Dana is a psychologist who runs a support group for people who have become obsessed with prisms and the paths their alternate selves have taken. She also bears her own regret and guilt surrounding an incident as a teenager during a school trip where, in a split second decision after being caught by teachers, lied that the drugs in the hotel room she and her best friend shared belonged to her best friend (the drugs belonged to both of them). Dana feels this incident set her best friend, Vinessa, off on a bad path in life, making her feel she is in perpetual debt to Vinessa.
Nat works with Morrow at SelfTalk where customers pay to use the store's prisms to talk to their parallel selves. Although SelfTalk was popular when only corporations could afford prisms, the ability for individuals to purchase their own prism has diminished their customer base. Morrow, the manager of the shop, runs scams to make more money and involves Nat in a plan to con a member of Dana's support group into selling his prism for its valuable information. Morrow's plan involves a celebrity couple who suffered a fatal car crash with only one of them, Rick, surviving the crash. Lyle, Morrow's target, has the prism that accesses the timeline where Rick's husband is the survivor. The plan involves convincing Lyle to sell his prism and coordinate with parallel universe Morrow to convince the survivor in their respective universe to buy the prisms at a high price in order to speak with their deceased partner from another timeline. In the meantime, Morrow pulls off another scam where he cons an old lady into bonding with her parallel world self and depositing her money into a fraud fund under the guise that it will be received by her parallel world self after she passes away. Unbeknownst to her, transferring money to a parallel universe is impossible. Her son visits the shop, demanding the money be returned and ends up shooting Morrow in the face when Morrow refuses. Morrow's death leaves Nat to handle the deal on her own and she begins to question her motive for carrying out the scam. She opens up in one of Dana's support group sessions about Morrow's death and questions the point of choosing to do the right thing if in an alternate universe, her alternate self would have chosen to do otherwise. Dana tells Nat that when one chooses to make the right decision, it's more likely that that all of an individual's paraselves would have chosen the same instead of diverging again. Nat remembers this on her visit to sell her prism to the grieving celebrity and chooses not to accept payment for her task.
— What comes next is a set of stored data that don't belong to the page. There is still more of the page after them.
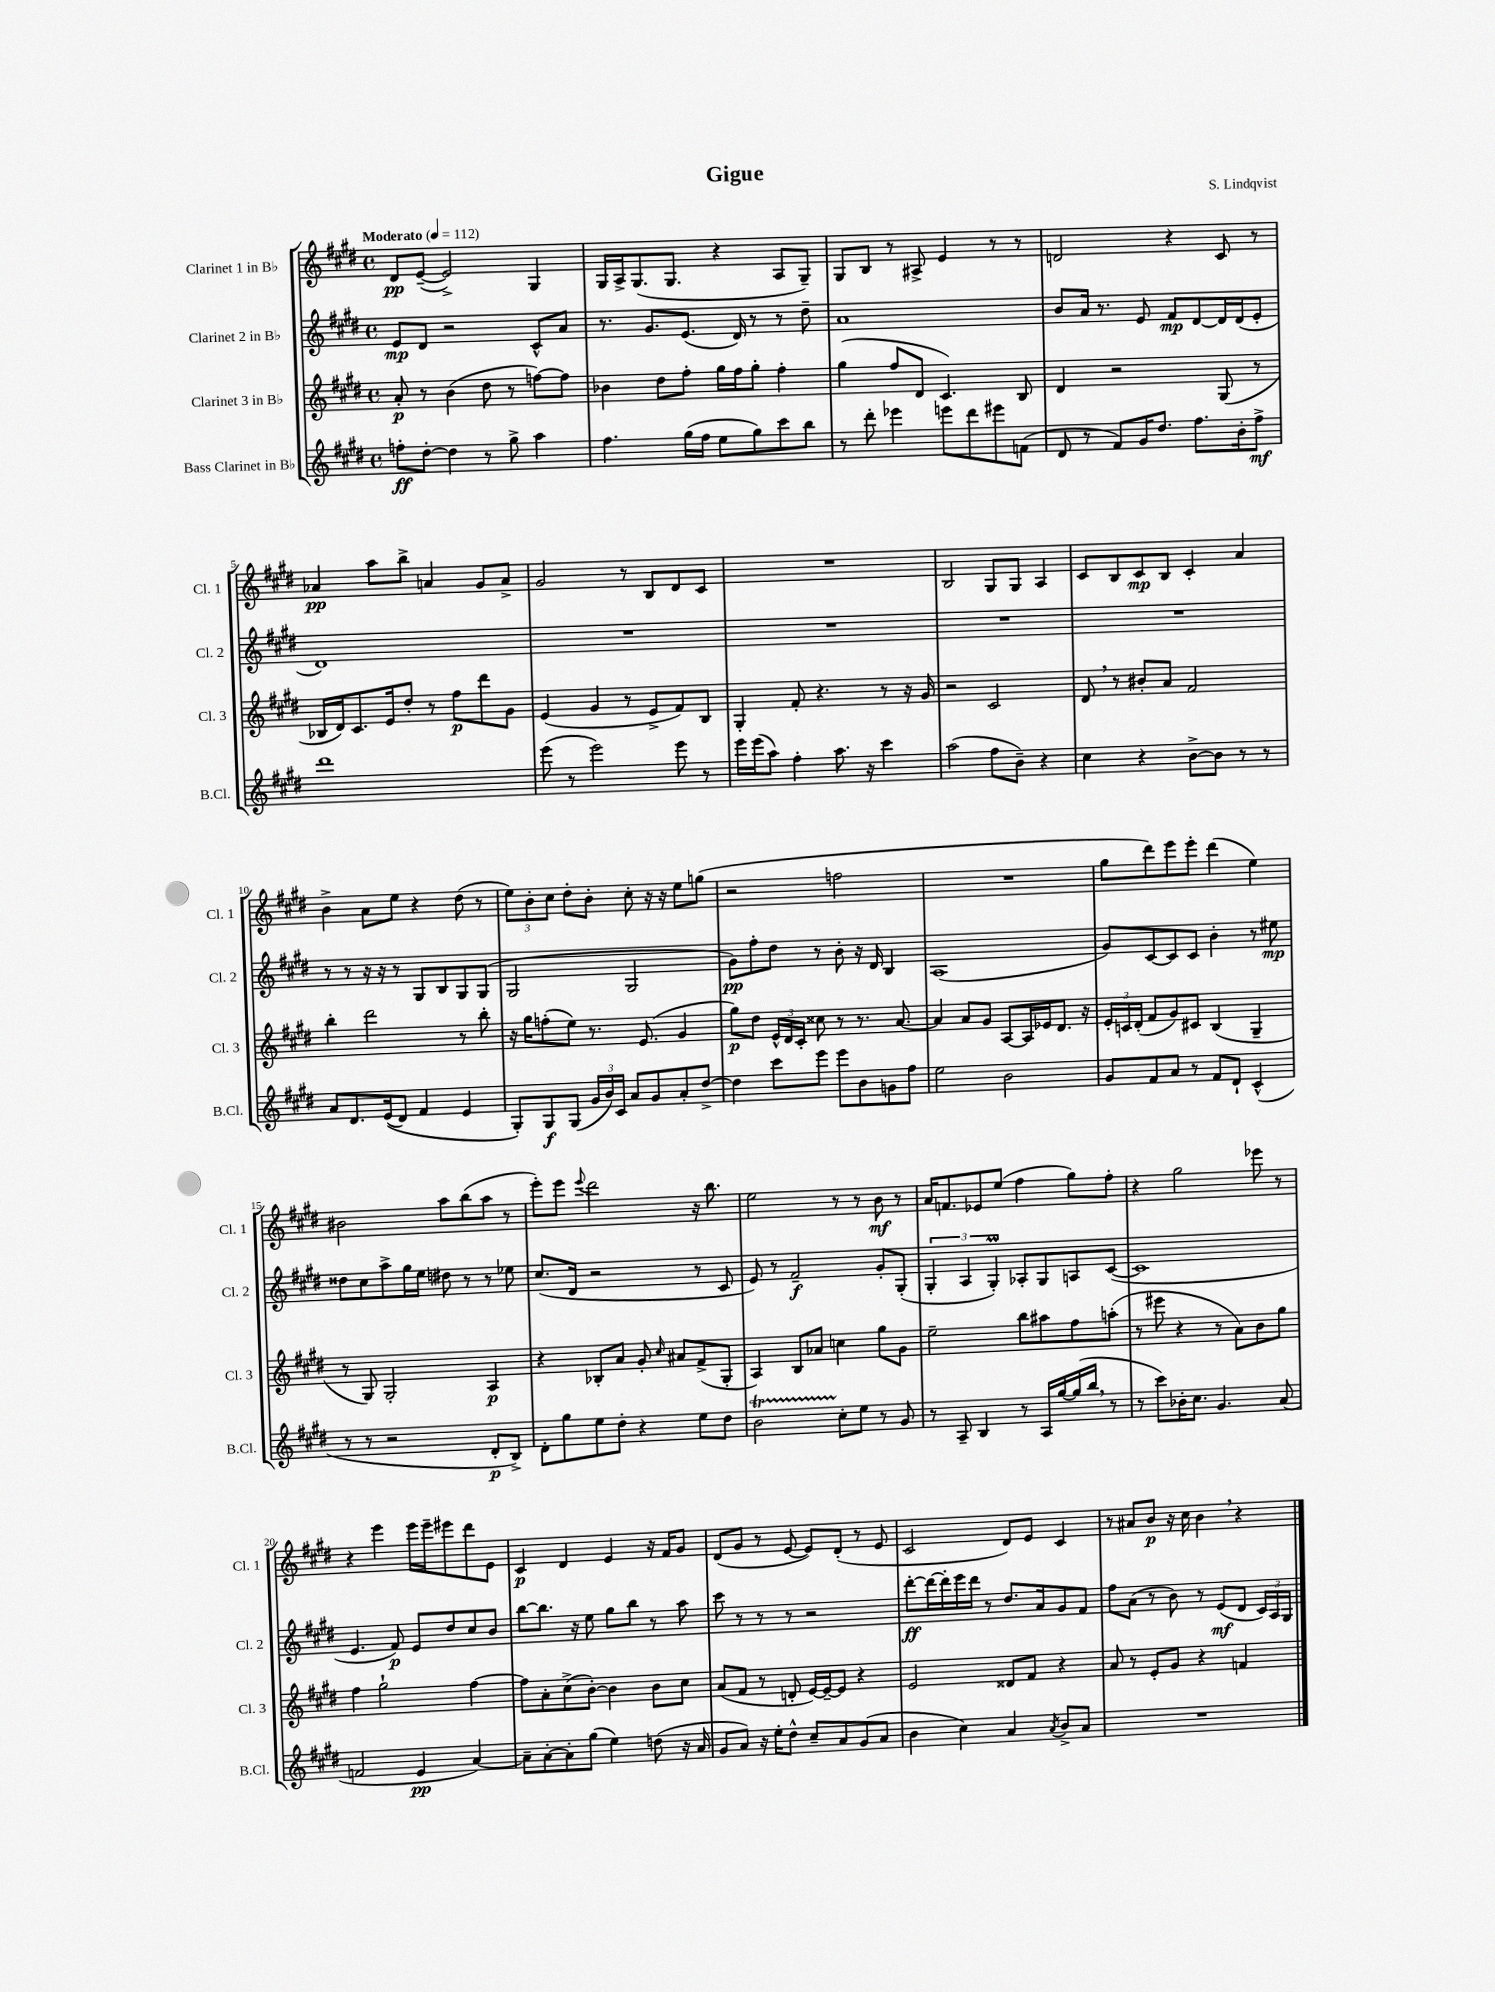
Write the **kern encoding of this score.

**kern	**kern	**kern	**kern
*staff4	*staff3	*staff2	*staff1
*clefG2	*clefG2	*clefG2	*clefG2
*k[f#c#g#d#]	*k[f#c#g#d#]	*k[f#c#g#d#]	*k[f#c#g#d#]
*M4/4	*M4/4	*M4/4	*M4/4
*met(c)	*met(c)	*met(c)	*met(c)
*MM112	*MM112	*MM112	*MM112
8ff'\L	8a'/	8e/L	8d#/L
[8dd#'\J	8r	8d#/J	([8e~/J
4dd#\]	(4b\	2r	2e^/])
8r	8dd#\	.	.
8gg#^\	8r	.	.
4aa\	[8ff\L)	8c#^^/L	4G#/
.	8ff\]J	8a/J	.
=	=	=	=
4.ff#\	4b-\	8.r	16G#/LL
.	.	.	16A^/J
.	.	.	(8.G#/
.	.	8.g#/L	.
.	8dd#\L	.	.
.	.	.	8.G#/J
(16gg#\LL	8ff#'\J	(8.e/J	.
16ff#\JJ	.	.	.
8ee\L	16gg#\LL	.	4r
.	16ff#\J	16d#/)	.
8gg#\)	8gg#'\J	8r	.
8ccc#\	4ff#'\	8r	8A/L
8bb\J	.	8dd#~\	8G#~/J)
=	=	=	=
8r	(4gg#\	1a	8G#/L
8ddd#'\	.	.	8B/J
4eee-\	8ff#/L	.	8r
.	8d#/J	.	8A#^/
8eee\L	4.c#/)	.	4e/
8ddd#\	.	.	.
8eee#\	.	.	8r
(8f\J	8B/	.	8r
=	=	=	=
8d#/	4d#/	8b/L	2d/
8r	.	16a/Jk	.
.	.	8.r	.
8f#/L)	2r	.	.
16g#/K	.	8e/	.
8.dd#/J	.	.	.
.	.	8f#/L	4r
8.ff#\L	.	[8d#/	.
.	(8G#/	16d#/]L	8c#/
16b'\k	.	(16d#/J	.
8ff#^\J	8r	8e'/J	8r
=	=	=	=
1ddd#	16B-/LL	1d#)	4a-/
.	16d#/J)	.	.
.	8.c#/	.	.
.	.	.	8aa\L
.	16e/k	.	.
.	8dd#'/J	.	8bb^\J
.	8r	.	4a/
.	8ff#\L	.	.
.	8ddd#\	.	8g#/L
.	8g#\J	.	8a^/J
=	=	=	=
(8eee\	(4e/	1r	2g#/
8r	.	.	.
2eee\)	4g#/	.	.
.	8r	.	8r
.	8e^/L	.	8B/L
8eee\	8f#/)	.	8d#/
8r	8B/J	.	8c#/J
=	=	=	=
16eee\LL	4G#'/	1r	1r
(16eee\J	.	.	.
8aa\J)	.	.	.
4ff#'\	8f#'/	.	.
.	4.r	.	.
8.aa\	.	.	.
16r	.	.	.
4ccc#\	8r	.	.
.	16r	.	.
.	16g#/	.	.
=	=	=	=
(2aa\	2r	1r	2B/
8ff#\L	2c#/	.	8G#/L
8b~\J)	.	.	8G#/J
4r	.	.	4A/
=	=	=	=
4cc#\	8d#/	1r	8c#/L
.	8r	.	8B/
4r	8b#'/L	.	8c#/
.	8a/J	.	8B/J
[8b^\L	2f#/	.	4c#'/
8b\]J	.	.	.
8r	.	.	4a/
8r	.	.	.
=	=	=	=
8a/L	4bb'\	8r	4b^\
8.d#/	.	8r	.
.	2ddd#\	16r	8a\L
&((16e/k	.	16r	.
8d#/J)	.	8r	8ee\J
4f#/	.	8G#/L	4r
.	.	8B/	.
4e/	8r	8G#/	(8dd#\
.	8bb'\	(8G#/J	8r
=	=	=	=
8G#'/L&)	16r	2G#/	12ee\L)
.	16gg#\LK	.	.
.	.	.	12b'\
8G#/	(8ff'\	.	.
.	.	.	12cc#\J
(8G#/J	8ee\J)	.	8dd#'\L
24g#/LL	8.r	.	8b'\J
24b/)	.	.	.
24c#/JJ	.	.	.
8a/L	.	2G#/	8cc#'\
.	(8.e/	.	.
8g#/	.	.	16r
.	.	.	16r
8a'/	4g#/	.	8ee\L
[8dd#^/J	.	.	(8gg\J
=	=	=	=
4dd#\]	8gg#\L)	8g#\L)	2r
.	8dd#\J	8ff#'\	.
8ccc#\L	24e^^/LL	8dd#\J	.
.	24d#/	.	.
.	24c#'/JJ	.	.
8eee\J	8cc##\	8r	.
8eee\L	8r	8b'\	2ff\
8b\	8.r	16r	.
.	.	16d#/	.
8g\	.	4B/	.
.	[8.a/	.	.
8ff#\J	.	.	.
=	=	=	=
2ee\	4a/]	(1A	1r
.	8a/L	.	.
.	8g#/J	.	.
2b\	[8A/L	.	.
.	16A/]L	.	.
.	16e-/J	.	.
.	8.d#/J	.	.
.	16r	.	.
=	=	=	=
8g#/L	24e'/LL	8g#/L)	8gg#\L
.	24c/	.	.
.	(24d#'/JJ	.	.
8f#/	8f#/L	[8c#/	8ddd#\)
8a/J	8g#/)	8c#/]	8eee\
8r	8c#/J	8c#/J	8eee'\J
8f#/L	(4B/	4b'\	(4ddd#\
8d#`/J	.	.	.
(4c#^^/	4G#~/	8r	4ee\)
.	.	8ee#\	.
=	=	=	=
8r	8r	8dd##\L	2b#\
8r	8G#/)	8cc#\	.
2r	2G#'/	8aa^\	.
.	.	16gg#\L	.
.	.	16ee\JJ	.
.	.	8dd#\	8aa\L
.	.	8r	(8bb\
8d#'/L	4A/	8r	8aa\J
8B^/J)	.	8ee-\	8r
=	=	=	=
8d#'\L	4r	(8.cc#/L	8eee'\L)
8gg#\	.	.	8eee\J
.	.	16d#/Jk	.
.	.	.	8qqeee/
8ee\	8B-'/L	2r	2ddd#\
8dd#'\J	8a/J	.	.
4r	8g#'/	.	.
.	16qqcc#/	.	.
.	8a#/L	.	.
8ee\L	(8f#^/	8r	16r
.	.	.	8.bb\
8dd#\J	8G#'/J	8c#/	.
=	=	=	=
2b\	4A/)	8e/)	2ee\
.	.	8r	.
.	8B/L	2f#~/	.
.	8a-/J	.	.
8cc#'\L	4cc\	.	8r
8ee\J	.	.	8r
8r	8gg#\L	8g#'/L	8b\
8g#/	8g#\J	(8G#'/J	8r
=	=	=	=
8r	2ee~\	6G#'/	16a/LK
.	.	.	8.f/
8A~/	.	.	.
.	.	6A/	.
4B/	.	.	8e-/
.	.	6G#'/)	.
.	.	.	(8ee/J
8r	8bb\L	8A-'/L	4ff#\
16A/LL	8aa#\	8G#/	.
[16gg#/	.	.	.
(16gg#/]	8ff#\	8A/	8gg#\L)
16bb/JJ	.	.	.
8r	(8aa'\J	([8c#/J	8ff#'\J
=	=	=	=
8r	8r	1c#]	4r
8ccc#\L)	8eee#\	.	.
16b-'\K	4r	.	2gg#\
8.cc#\J	.	.	.
4.g#/	8r	.	.
.	8a\L)	.	.
.	8b\	.	8eee-\
(8a/	8gg#\J	.	8r
=	=	=	=
2f/	4ff#\	4.e/	4r
.	2gg#`\	.	4eee\
.	.	8f#/)	.
4e/	.	8e/L	16eee\LL
.	.	.	16eee~\J
.	.	8dd#/	8eee#\
[4a/)	[4ff#\	8cc#/	8ddd#\
.	.	8b/J	8e\J
=	=	=	=
8a~\]L	8ff#\]L	[8bb\L	4c#/
[8a'\	8a'\	8.bb\]J	.
8a'\]	(8cc#^\	.	4d#/
.	.	16r	.
(8gg#\J	[8b'\J)	8ee\	.
4ee\)	4b\]	8gg#\L	4e/
.	.	8bb\J	.
(8dd\	8b\L	8r	16r
.	.	.	16f#/LK
16r	8cc#\J	8aa\	8g#/J
16a/	.	.	.
=	=	=	=
8g#/L	(8a/L	8ccc#\	(8d#/L
8a/J)	8f#/J	8r	8g#/J
16r	8r	8r	8r
16ee'\LK	.	.	.
8dd#^^\J	8d'/	8r	[8e/
8cc#~/L	[16e/LL)	2r	8e/]L)
.	16e~/_J	.	.
8a/	8e/]J	.	(8d#'/J
(8g#/	4r	.	8r
8a/J	.	.	8e/
=	=	=	=
4b\	2e/	[8ddd#'\L	2c#/
.	.	16ddd#\_L	.
.	.	16ddd#'\]	.
4cc#\)	.	16eee\	.
.	.	16ddd#\JJ	.
.	.	8r	.
4a/	8d##/L	8.dd#/L	8d#/L)
.	8f#/J	.	8e/J
.	.	16a/k	.
8qa/	.	.	.
8b^/L	4r	8g#/	4c#/
8a/J	.	8f#/J	.
=	=	=	=
1r	8a/	8ff#\L	8r
.	8r	(8a\J	8a#/L
.	8e'/L	8r	8b/J
.	8g#/J	8b\)	16r
.	.	.	16cc#\
.	4r	8r	4b\
.	.	(8e/L	.
.	4f/	8d#/J	4r
.	.	24c#/LL)	.
.	.	24A/	.
.	.	24G#/JJ	.
==	==	==	==
*-	*-	*-	*-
Nat overhears Vinessa asking Dana for money to pay tuition for school. She grabs a drink with Vinessa and hears her side of the story in which Vinessa blames Dana for losing the chance to have a successful, happy life. Nat realizes Vinessa has only been using Dana as a scapegoat for all her problems. Vinessa may blame Dana for what she did fifteen years ago but over time, the outcome of her life is ultimately Vinessa's responsibility.
In a rare act of selflessness, Nat obtains multiple prisms from several different timelines in which alternate versions of Dana each give a different account on the drug incident. In one timeline, Dana claims the drugs are hers. In another, Dana says they both took responsibility for the drugs. However, no matter how the incident was handled, the outcome was the same: Vinessa's life ultimately spirals downhill and she ends up blaming Dana. Dana learns that irregardless of what choice she made, Vinessa would have been angry with Dana in pretty much any scenario Dana could have selected and everything would end up the same. Dana realizes that she is not responsible for the way Vinessa has chosen to live her life and is relieved from the guilt she has carried for so long.